Irradiation was used to ablate satellite cells from one quadriceps muscle of hibernating squirrels. A: Hematoxylin-eosin (H&E) staining revealed no morphological differences between untreated control (left) and irradiated (right) quadriceps. B: Dystrophin immunolabeling outlined myofiber sarcolemmas enabling determination of percentage distribution of minimal Feret's diameter and revealed no effect of satellite cell ablation (scale bar 100 µm). C: Mean minimal Feret's diameter (µm) was not significantly different between control and irradiated quadriceps during hibernation (n = 3).

Figure 3. Skeletal muscle regeneration is impaired during hibernation.

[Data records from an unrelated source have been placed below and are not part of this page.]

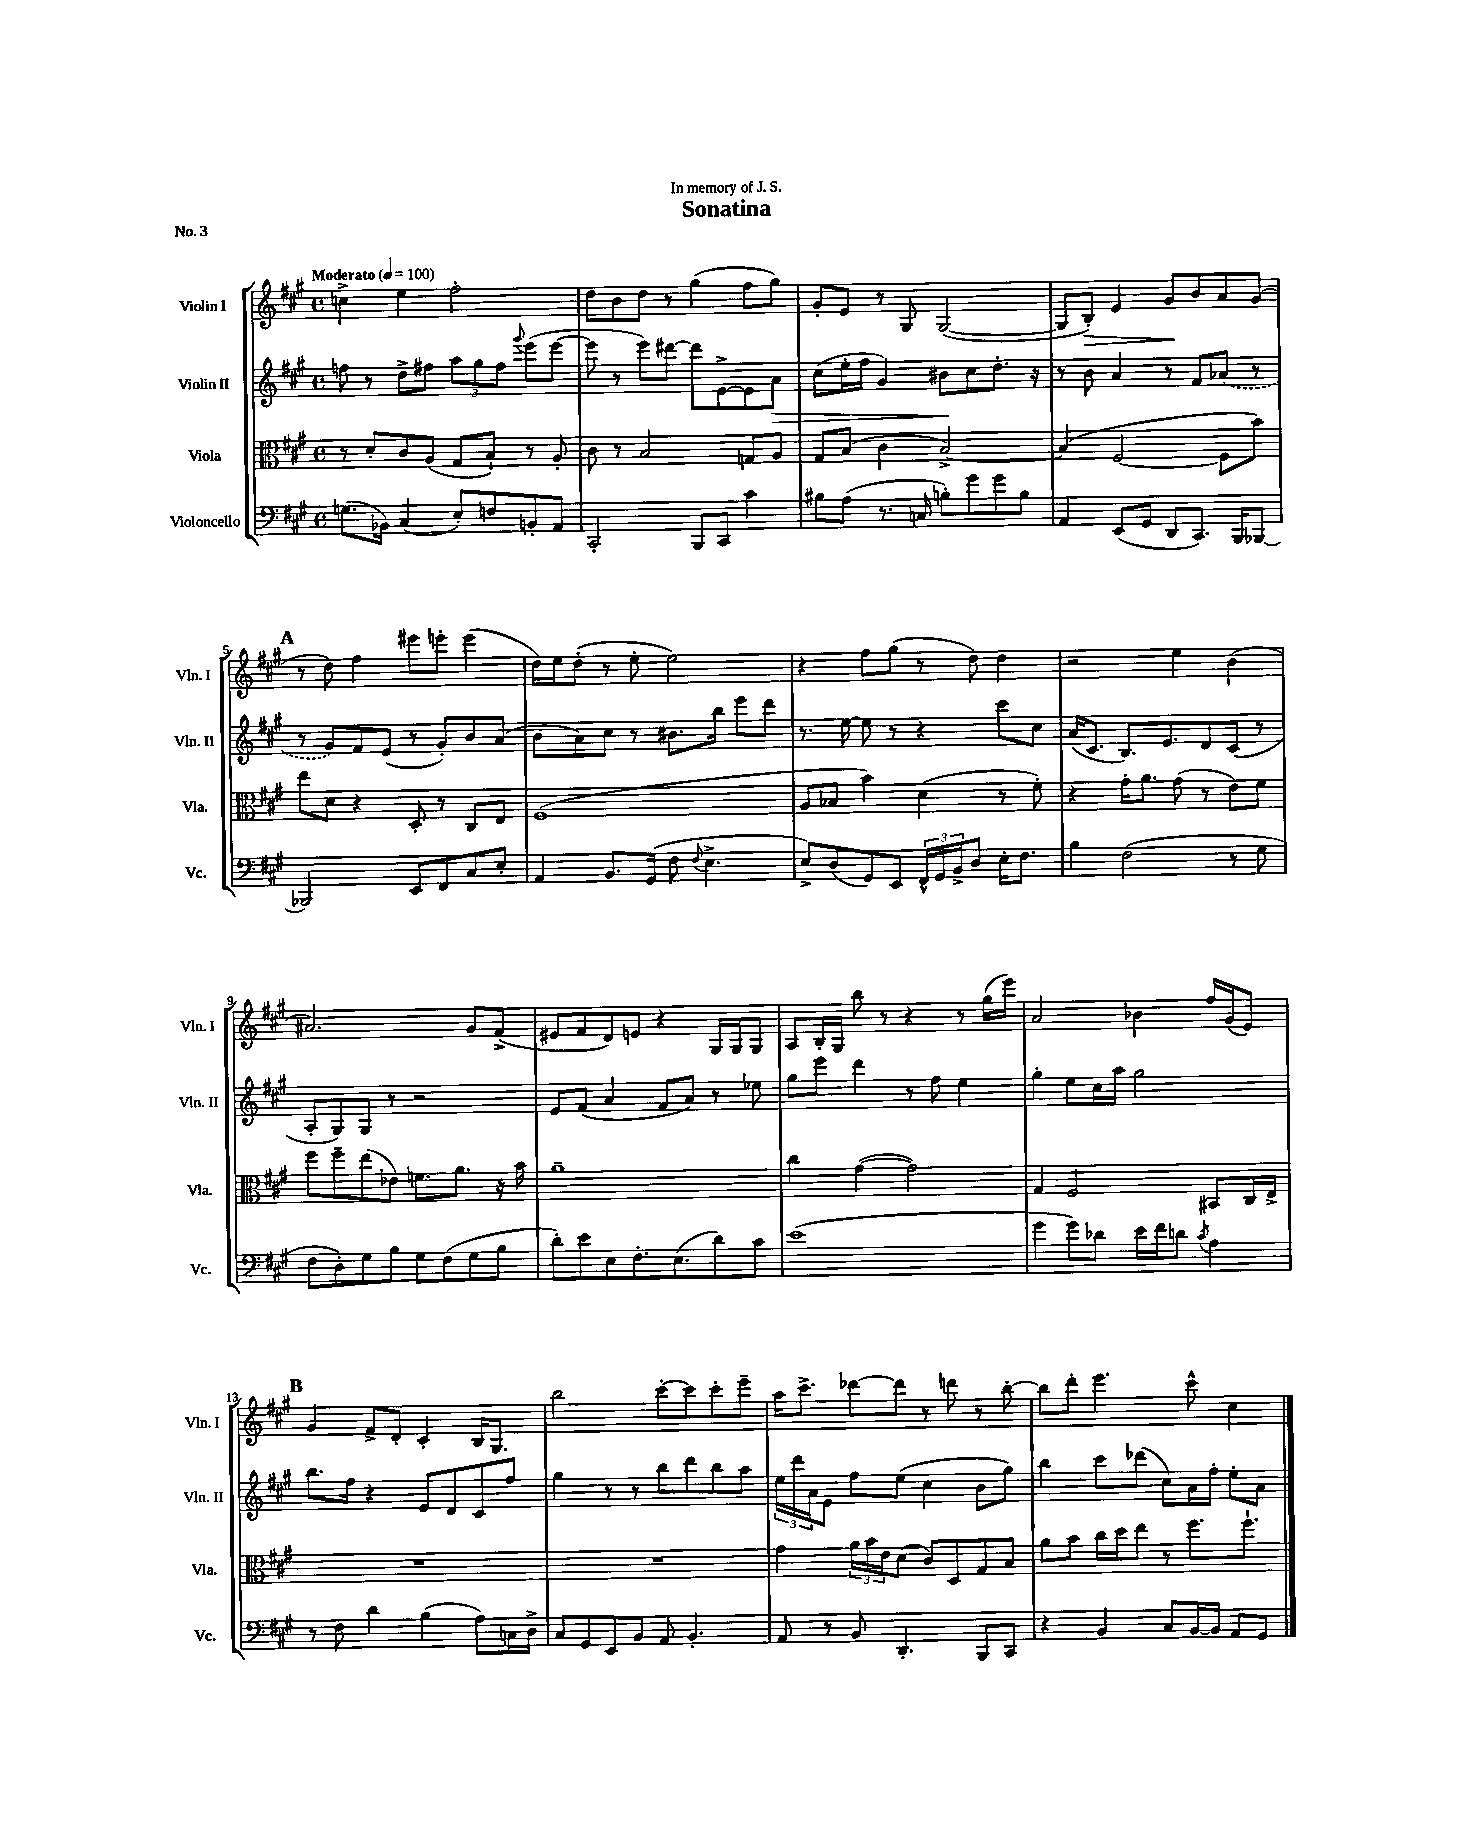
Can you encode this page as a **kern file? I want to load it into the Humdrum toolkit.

**kern	**kern	**kern	**dynam	**kern	**dynam
*part4	*part3	*part2	*part2	*part1	*part1
*staff4	*staff3	*staff2	*staff2	*staff1	*staff1
*I"Violoncello	*I"Viola	*I"Violin II	*	*I"Violin I	*
*I'Vc.	*I'Vla.	*I'Vln. II	*	*I'Vln. I	*
*clefF4	*clefC3	*clefG2	*	*clefG2	*
*k[f#c#g#]	*k[f#c#g#]	*k[f#c#g#]	*	*k[f#c#g#]	*
*M4/4	*M4/4	*M4/4	*	*M4/4	*
*met(c)	*met(c)	*met(c)	*	*met(c)	*
*MM100	*MM100	*MM100	*	*MM100	*
=1	=1	=1	=1	=1	=1
!	!	!	!	!LO:TX:a:B:t=Moderato	!
(8.Gn\L	8r	8ffn\	.	4ccn^\	.
.	8d'/L	8r	.	.	.
16BB-X\Jk)	.	.	.	.	.
(4C#/	8c#/	8dd^\L	.	4ee\	.
.	(8A/J	8ff#X\J	.	.	.
8E'/L)	8G#/L	12aa\L	.	2ff#'\	.
.	.	12gg#\	.	.	.
8Fn/	8B`/J)	.	.	.	.
.	.	12ff#\J	.	.	.
.	.	8qqggg#/	.	.	.
8BBn'/	8r	(8eee\L	.	.	.
8AA/J	8A'/	[8eee\J	.	.	.
=2	=2	=2	=2	=2	=2
2CC#'/	8c#\	8eee\]	.	8dd\L	.
.	8r	8r	.	8b\	.
.	2B/	8eee\L)	.	8dd\J	.
.	.	[8ddd#X\J	.	8r	.
8BBB/L	.	8ddd#\L]	.	(4gg#\	.
8CC#/J	.	[8e^\	.	.	.
4c#\	8Gn/L	8e\]	.	8ff#\L	.
!	!	!	!LO:HP:b	!	!
.	8A/J	8a\J	>	8gg#\J)	.
=3	=3	=3	=3	=3	=3
8B#X\L	8G#/L	(8cc#\L	.	8g#'/L	.
(8A\J	(8B/J	16ee'\L	.	8e/J	.
.	.	16ff#\JJ	.	.	.
8.r	4c#\	4g#/)	.	8r	.
.	.	.	.	8G#/	.
16Cn/	.	.	.	.	.
8Bn'\L)	[2B^/)	8b#X\L	.	([2G#/	.
8g#\	.	8cc#\	]	.	.
8g#\	.	8.dd'\J	.	.	.
8B\J	.	.	.	.	.
.	.	16r	.	.	.
=4	=4	=4	=4	=4	=4
4AA/	(4B/]	8r	.	8G#/L]	.
!	!	!	!	!	!LO:HP:b
.	.	8b\	.	8B'/J)	>
(8EE/L	[2F#/	4a/	.	4e/	.
8GG#/J	.	.	.	.	.
8DD/L	.	8r	.	8g#/L	.
8.CC#/J)	.	8f#/L	.	8b/	]
.	8F#\L]	(8a-X/J	.	8a/	.
16BBB/KL	.	.	.	.	.
[8BBB-X/J	8b\J)	8r	.	(8g#/J	.
!!LO:LB:g=z
!!LO:REH:place=s1:t=A
=5	=5	=5	=5	=5	=5
2BBB-X/]	8ee\L	8r	.	8r	.
.	8d\J	8g#/L)	.	8dd\)	.
.	4r	8f#/	.	4ff#\	.
.	.	(8e/J	.	.	.
8EE/L	8D'/	8r	.	8eee#X\L	.
8FF#/	8r	8g#'/L)	.	8eeen'\J	.
8C#/	8C#/L	8b/	.	(4eee\	.
8E'/J	8E/J	(8a/J	.	.	.
=6	=6	=6	=6	=6	=6
4AA/	(1F#	8b\L	.	16dd\LL)	.
.	.	.	.	16ee\J	.
.	.	8a\)	.	(8dd'\J	.
8.BB/L	.	8cc#\J	.	8r	.
.	.	8r	.	8ee'\	.
(16GG#/Jk	.	.	.	.	.
8F#\	.	8.b#X\L	.	2ee\)	.
8qqF#/	.	.	.	.	.
4.E^\	.	.	.	.	.
.	.	16bb\Jk	.	.	.
.	.	8eee\L	.	.	.
.	.	8ddd\J	.	.	.
=7	=7	=7	=7	=7	=7
8E^/L)	8A/L	8.r	.	4r	.
(8D/	8B-X/J	.	.	.	.
.	.	[16ee\	.	.	.
8GG#/)	4b\)	8ee\]	.	8ff#\L	.
8EE/J	.	8r	.	(8gg#\J	.
24FF#^^/LL	(4d\	4r	.	8r	.
24GG#/	.	.	.	.	.
24BB^/J	.	.	.	.	.
8D/J	.	.	.	8dd\)	.
16E'\KL	8r	8ccc#\L	.	4dd\	.
8.F#\J	.	.	.	.	.
.	8f#'\)	8cc#\J	.	.	.
=8	=8	=8	=8	=8	=8
4B\	4r	(16a/KL	.	2r	.
.	.	8.c#/J	.	.	.
(2F#\	16g#'\KL	8.B/L)	.	.	.
.	8.a\J	.	.	.	.
.	.	8.e/	.	.	.
.	(8g#\	.	.	4ee\	.
.	8r	8d/	.	.	.
8r	8e\L)	(8c#/J	.	(4b\	.
8G#\	8f#\J	8r	.	.	.
!!LO:LB:g=z
=9	=9	=9	=9	=9	=9
8F#\L	8ff#\L	8A'/L	.	2.a#X/)	.
8D'\)	8ff#~\	8G#/)	.	.	.
8G#\	(8ee\	8G#/J	.	.	.
8B\J	8e-X\J)	8r	.	.	.
8G#\L	8.fn\L	2r	.	.	.
(8F#\	.	.	.	.	.
.	8.a\J	.	.	.	.
8G#\	.	.	.	8g#/L	.
8B\J	16r	.	.	(8f#^/J	.
.	16b\	.	.	.	.
=10	=10	=10	=10	=10	=10
8d'\L)	1a~	8e/L	.	8e#X/L	.
8e\	.	(8f#/J	.	8f#/	.
8E\	.	4a/	.	8d/)	.
8.F#'\	.	.	.	8en/J	.
.	.	8f#/L	.	4r	.
(8.E\	.	.	.	.	.
.	.	8a/J)	.	.	.
8d\)	.	8r	.	16G#/LL	.
.	.	.	.	16G#/J	.
8c#\J	.	8ee-X\	.	8G#/J	.
=11	=11	=11	=11	=11	=11
(1e	4cc#\	8gg#\L	.	8A/L	.
.	.	8eee\J	.	16B'/L	.
.	.	.	.	16G#/JJ	.
.	([4g#\	4ddd\	.	8bb\	.
.	.	.	.	8r	.
.	2g#\])	8r	.	4r	.
.	.	8ff#\	.	.	.
.	.	4ee\	.	8r	.
.	.	.	.	(16gg#\LL	.
.	.	.	.	16eee\JJ)	.
=12	=12	=12	=12	=12	=12
4g#\	4G#/	4gg#'\	.	2a/	.
8g#\L)	2F#/	8ee\L	.	.	.
8d-X\J	.	16cc#\L	.	.	.
.	.	16aa\JJ	.	.	.
16e\LL	.	2gg#\	.	4b-X\	.
16f#\J	.	.	.	.	.
8dn\J	.	.	.	.	.
8qc#/	.	.	.	.	.
4A\	8BB#X/L	.	.	16ff#/LL	.
.	.	.	.	(16g#/J	.
.	16C#/L	.	.	8e/J)	.
.	16E^/JJ	.	.	.	.
!!LO:LB:g=z
!!LO:REH:place=s1:t=B
=13	=13	=13	=13	=13	=13
8r	1r	8.bb\L	.	4g#/	.
8F#\	.	.	.	.	.
.	.	16ff#\Jk	.	.	.
4d\	.	4r	.	8f#^/L	.
.	.	.	.	8d'/J	.
(4B\	.	8e/L	.	4c#'/	.
.	.	8d/	.	.	.
8A\L)	.	8c#/	.	16B/KL	.
.	.	.	.	8.G#/J	.
16Cn\L	.	8ff#/J	.	.	.
16D^\JJ	.	.	.	.	.
=14	=14	=14	=14	=14	=14
8C#/L	1r	4gg#\	.	2bb\	.
8GG#/	.	.	.	.	.
8EE/	.	8r	.	.	.
8BB/J	.	8r	.	.	.
8AA/	.	8bb\L	.	[8ccc#'\L	.
4.BB'/	.	8ddd\	.	8ccc#\]	.
.	.	8bb\	.	8ccc#'\	.
.	.	8aa\J	.	8eee~\J	.
=15	=15	=15	=15	=15	=15
8AA/	4g#\	24ee\LL	.	16aa\KL	.
.	.	24ddd\	.	.	.
.	.	.	.	8.ccc#^\J	.
.	.	24a\J	.	.	.
8r	.	8e\J	.	.	.
8BB/	24a\LL	8ff#\L	.	[8ddd-X\L	.
.	24b\	.	.	.	.
.	24e\J	.	.	.	.
4.DD'/	(8d\J	(8ee\J	.	8ddd-\J]	.
.	8c#/L)	4cc#\	.	8r	.
.	8D/	.	.	8dddn\	.
8BBB/L	8G#/	8b\L	.	8r	.
8CC#/J	8B/J	8gg#\J)	.	[8bb'\	.
=16	=16	=16	=16	=16	=16
4r	8a\L	4bb\	.	8bb\L]	.
.	8b\J	.	.	8ddd'\J	.
4BB/	16cc#\LL	8ccc#\L	.	4.eee\	.
.	16dd\J	.	.	.	.
.	8ee\J	(8ddd-X\J	.	.	.
8C#/L	8r	8cc#\L)	.	.	.
[16BB/L	8.ff#\L	16a\L	.	8ccc#^^\	.
16BB/JJ]	.	16ff#'\JJ	.	.	.
8AA/L	.	8ee'\L	.	4cc#\	.
.	8.ff#`\J	.	.	.	.
8GG#/J	.	8a\J	.	.	.
==	==	==	==	==	==
*-	*-	*-	*-	*-	*-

H&E staining revealed the time course of degeneration, regeneration, and recovery in cardiotoxin-injected gastrocnemius muscles of summer (left) and hibernating (right) squirrels (n = 22; scale bars 50 µm). A–B: Uninjured control gastrocnemius from summer (left) and hibernating (right) squirrel illustrating normal myofiber morphology. C–D: 4 days after CTX injury, damage and inflammation was evident in both groups. E–F: 2 weeks after CTX injury, remodeling was underway in summer, but not hibernating, muscle. G–H: 3 weeks after CTX injury, recovery in hibernating muscle still lagged well behind that of summer muscle but displayed no fibrosis. I: 6 weeks after CTX injury, summer muscle was fully recovered. J: 4 weeks after arousal (following 6–10 weeks of hibernation after CTX injury), muscle achieved full recovery without fibrosis.

Figure 4. Regenerating fibers do not appear until 6 weeks after cardiotoxin injection in hibernating squirrels.

Developmental myosin immunofluorescence in summer (left) and torpid squirrels (right) sacrificed 3 and 6 weeks (w) after the injury. Summer (A) but not hibernating squirrels (B) have regenerating skeletal muscle fibers 3 weeks after cardiotoxin (CTX) injection. C: Muscle of summer squirrels was completely repaired by 6 w after CTX injection. D: First regenerating fibers in torpid animals appeared at 6 weeks after the injury (scale bar 100 µm).

Figure 5. Lack of fibrosis and suppression of inflammatory markers during hibernation.

A: Masson's trichrome staining showing collagen in blue, from summer and hibernating squirrels 6 weeks after cardiotoxin injury. B: Western blots of gastrocnemius muscle injected with cardiotoxin from summer active (S) and hibernating (H) squirrels using antibodies against fibrosis and inflammatory factors. d = days; w = weeks. Bars represent 20 µm.

Figure 6. Delayed differentiation of myocytes during regeneration in hibernating squirrels.

A–D: Western blots of gastrocnemius muscle injected with cardiotoxin from summer active (S) and hibernating (H) squirrels using antibodies against the proteins indicated. For comparison, a representative sample from the contralateral non-injected gastrocnemius is shown (C = Control). P = Phospho; d = days; w = weeks.